Che cosa cerchiamo nello specchio?

Quando ci specchiamo, principalmente cerchiamo la conferma del nostro aspetto fisico. Secondo una recente ricerca apparsa sulla rivista Evolution e Human Behaviour, a ogni età, passiamo un sesto della vita a occuparci della nostra immagine. Gran parte di questo tempo lo trascorriamo davanti allo specchio.

C’è chi davanti alla propria immagine riflessa si trova a proprio agio e chi meno. Ciò dipende innanzitutto da come, nella mente, rappresentiamo a noi stessi il nostro corpo. Si può infatti dire che abbiamo due corpi, come spiega Giovanni Stanghellini, docente di psicologia dinamica all’Università di Chieti e autore del saggio “Selfie”: “Il primo è quello che sentiamo, ovvero la nostra “carne”, ne percepiamo lo stato (di benessere o meno), la posizione nello spazio ecc.; il secondo è quello che vediamo quando ci riflettiamo in uno specchio, o nell’acqua, o in una superficie di metallo. Nel primo caso di solito diciamo (e soprattutto pensiamo) ‘questo corpo’, nel secondo invece ‘quel corpo’ “.

“E vedersi da fuori, come un oggetto tra gli altri oggetti, porta a cogliere caratteristiche e difetti di cui “da dentro” non potremmo accorgerci”, ha aggiunto.

CONSEGNA: Per favore, prosegui il testo qui sopra sullo specchio a partire dalla sua ultima frase.

RIGHE ELENCATE:
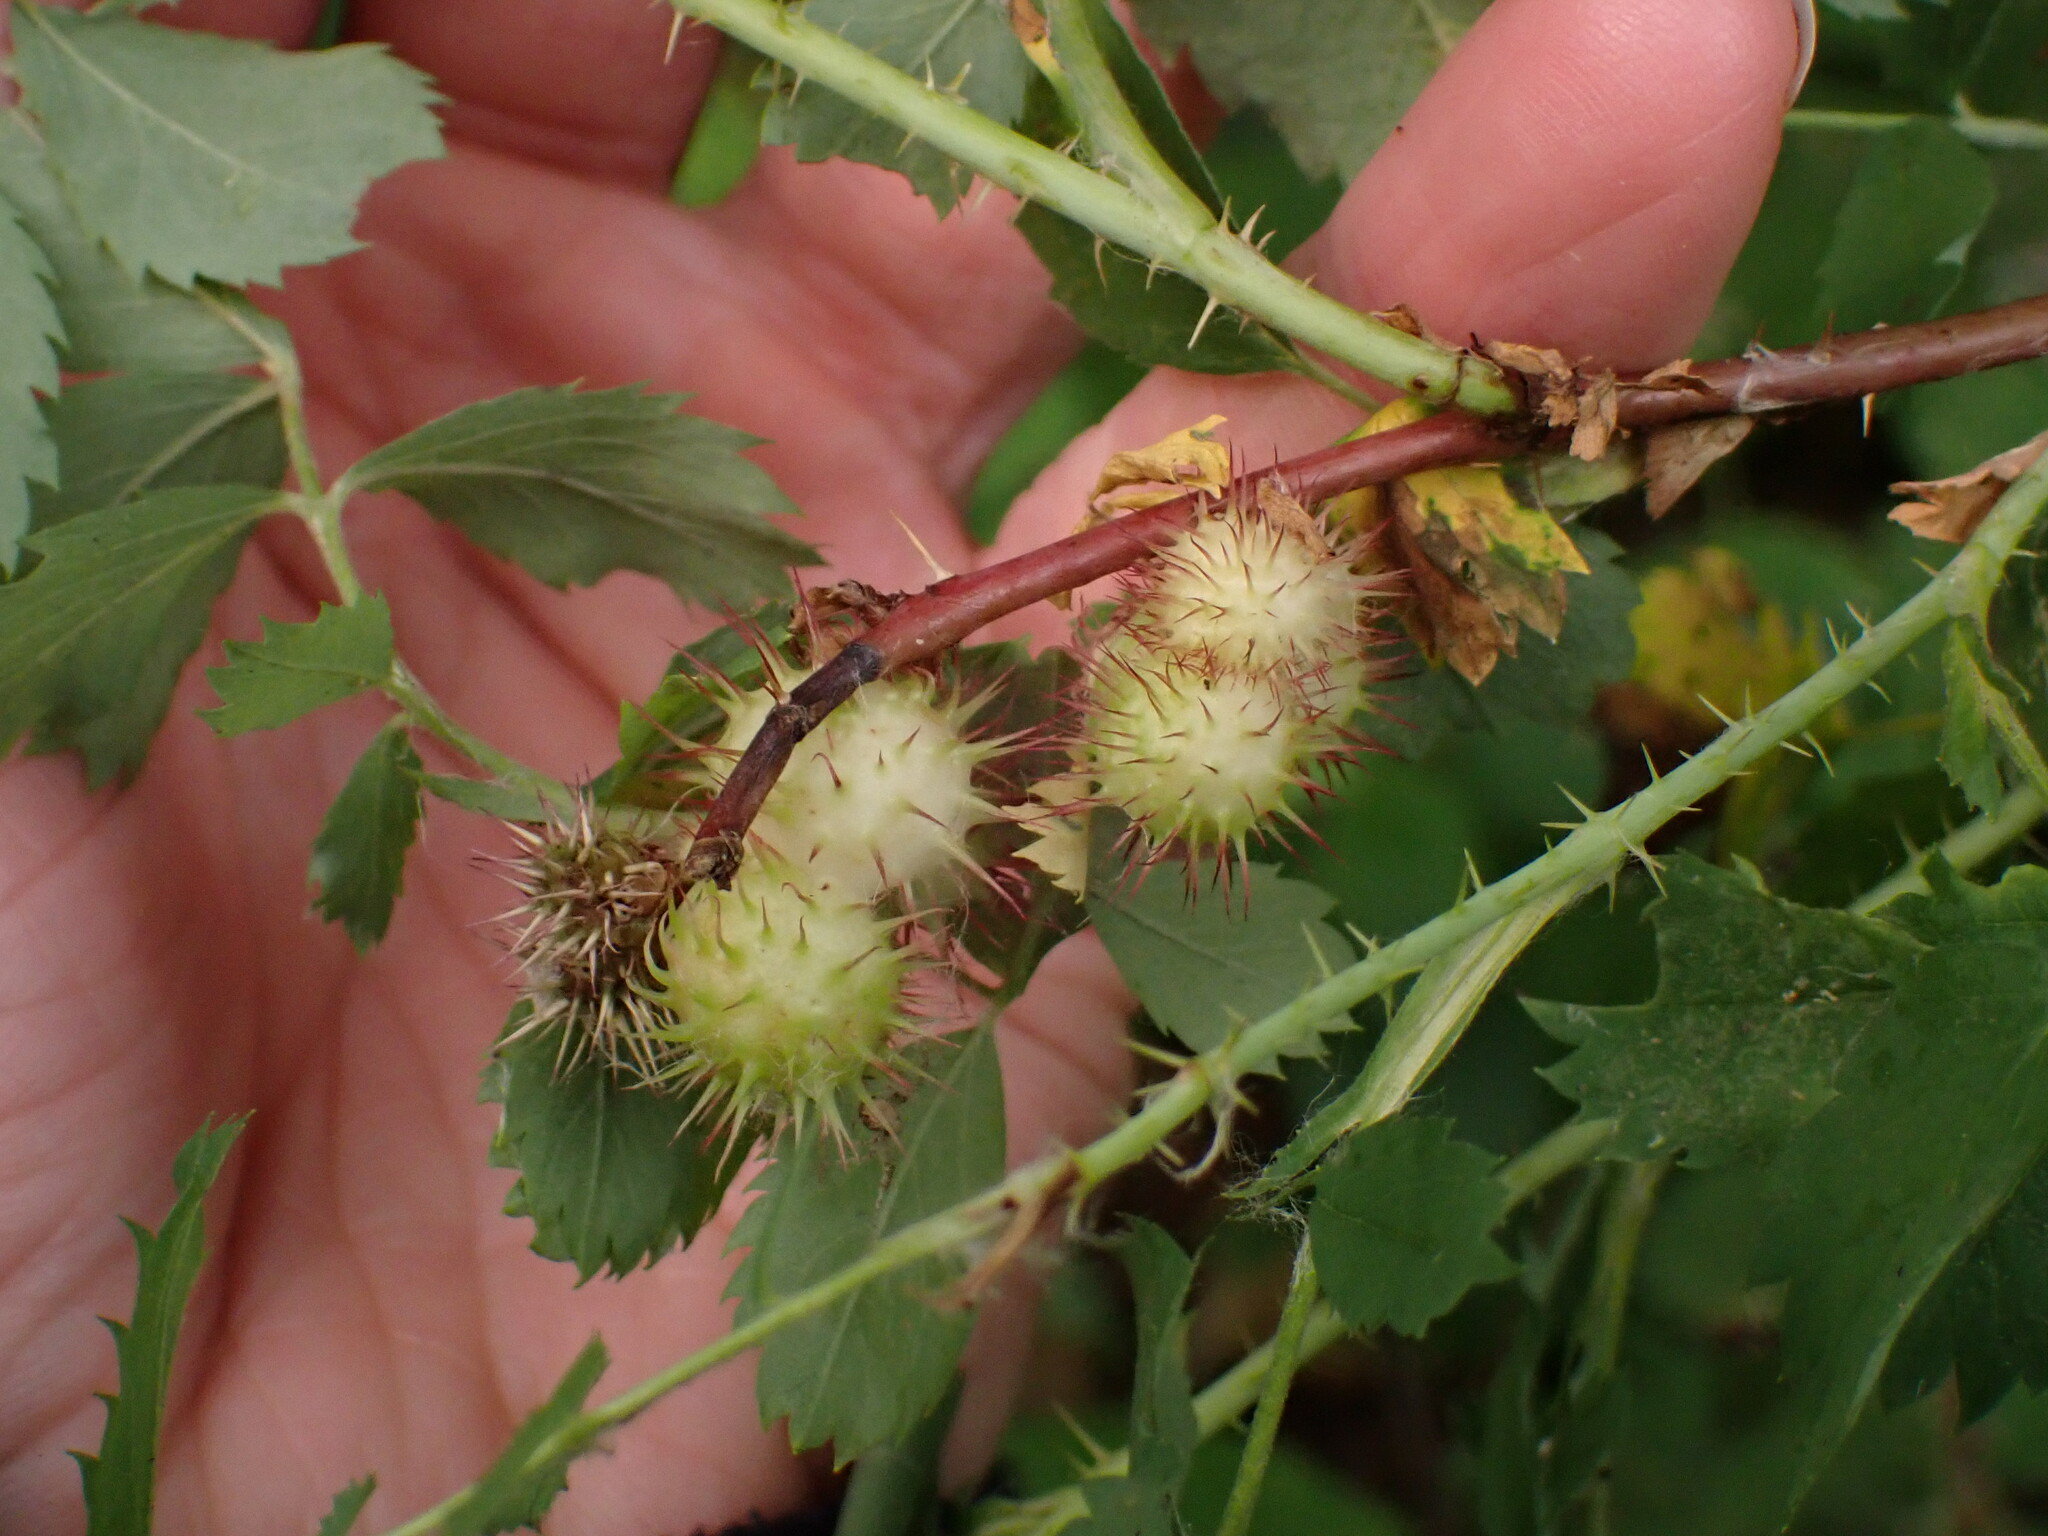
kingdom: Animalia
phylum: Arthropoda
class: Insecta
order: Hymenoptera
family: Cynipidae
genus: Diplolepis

--

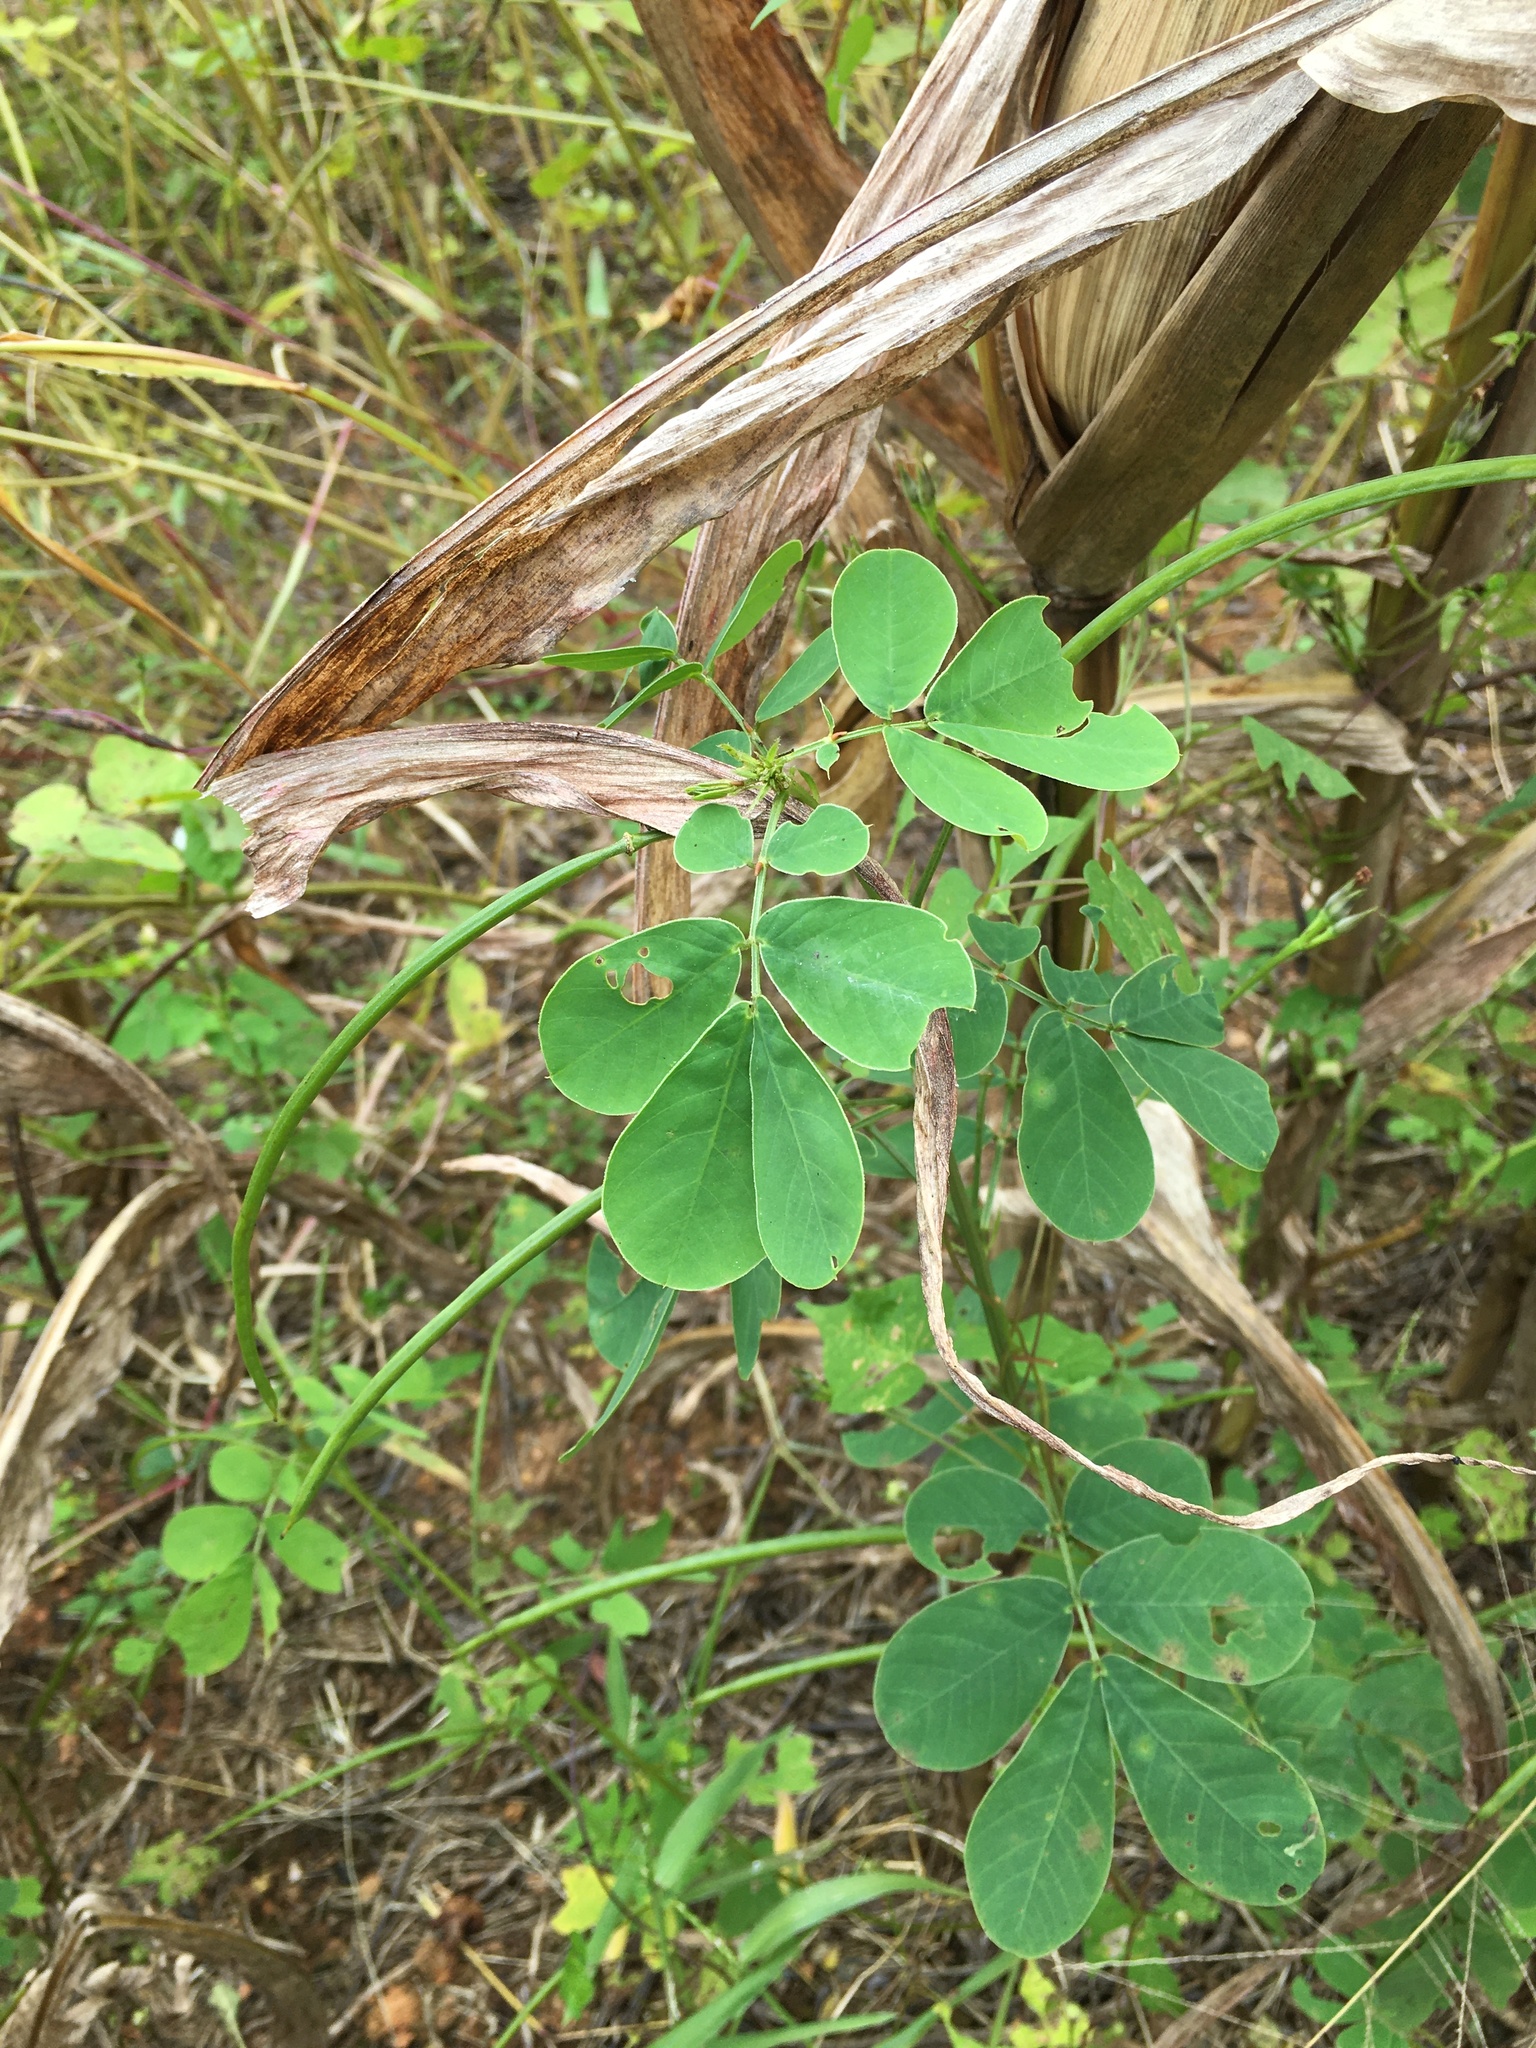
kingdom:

* * *

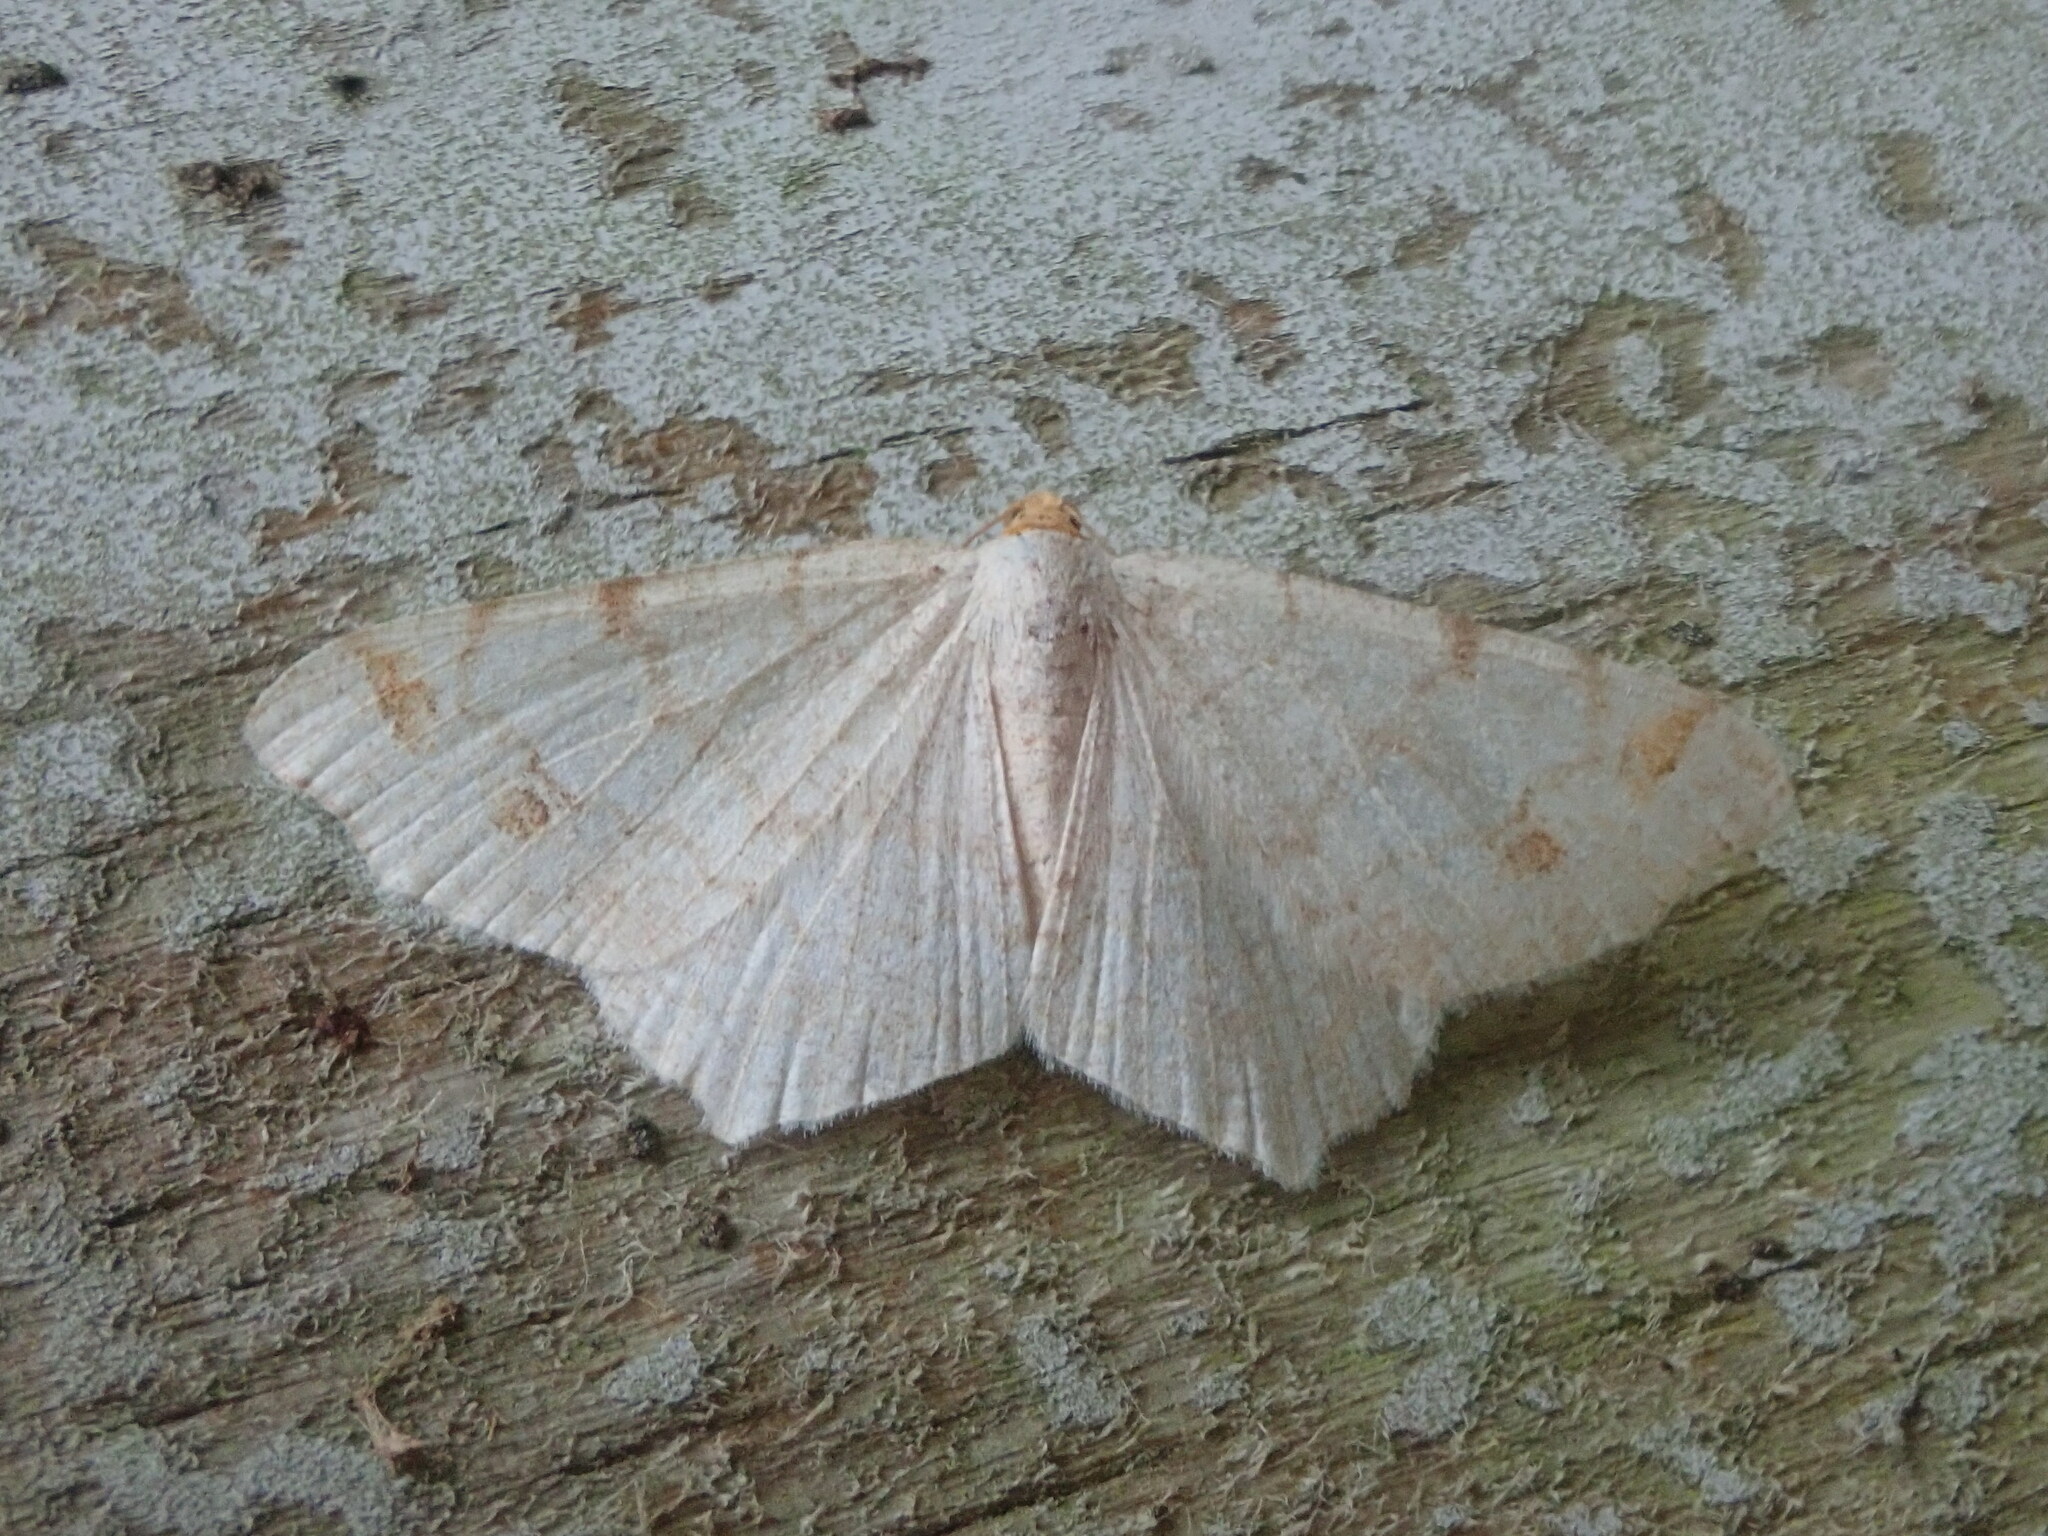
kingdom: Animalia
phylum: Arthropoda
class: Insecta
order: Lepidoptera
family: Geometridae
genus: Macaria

RISULTATO:
Gli psicologi spiegano che la percezione cenestesica del corpo, ovvero il fenomeno per cui “ci sentiamo corporei”, deve essere il più possibile in equilibrio con quella ottica, vale a dire con ciò che vediamo nello specchio, ma anche nelle foto o nei video, perché da queste due percezioni deriva l’esperienza vera e propria del corpo, dalla quale dipende almeno in parte la costruzione dell’identità personale. Inoltre, il riflesso del nostro aspetto fisico ha una attrattiva enorme sul cervello. Le ricerche di Vittorio Gallese, il celebre scienziato che ha scoperto l’importanza dei cosiddetti neuroni specchio, hanno dimostrato che se guardiamo la nostra mano in una fotografia si attivano i neuroni cerebrali necessari per muoverla molto di più di quello che succede se guardiamo la mano di un’altra persona.

Si presume dunque che la vista della nostra immagine riflessa attivi notevolmente l’encefalo, dandoci un senso del sé che secondo gli studi proviene soprattutto dalla cosiddetta corteccia insulare, una zona del lobo frontale.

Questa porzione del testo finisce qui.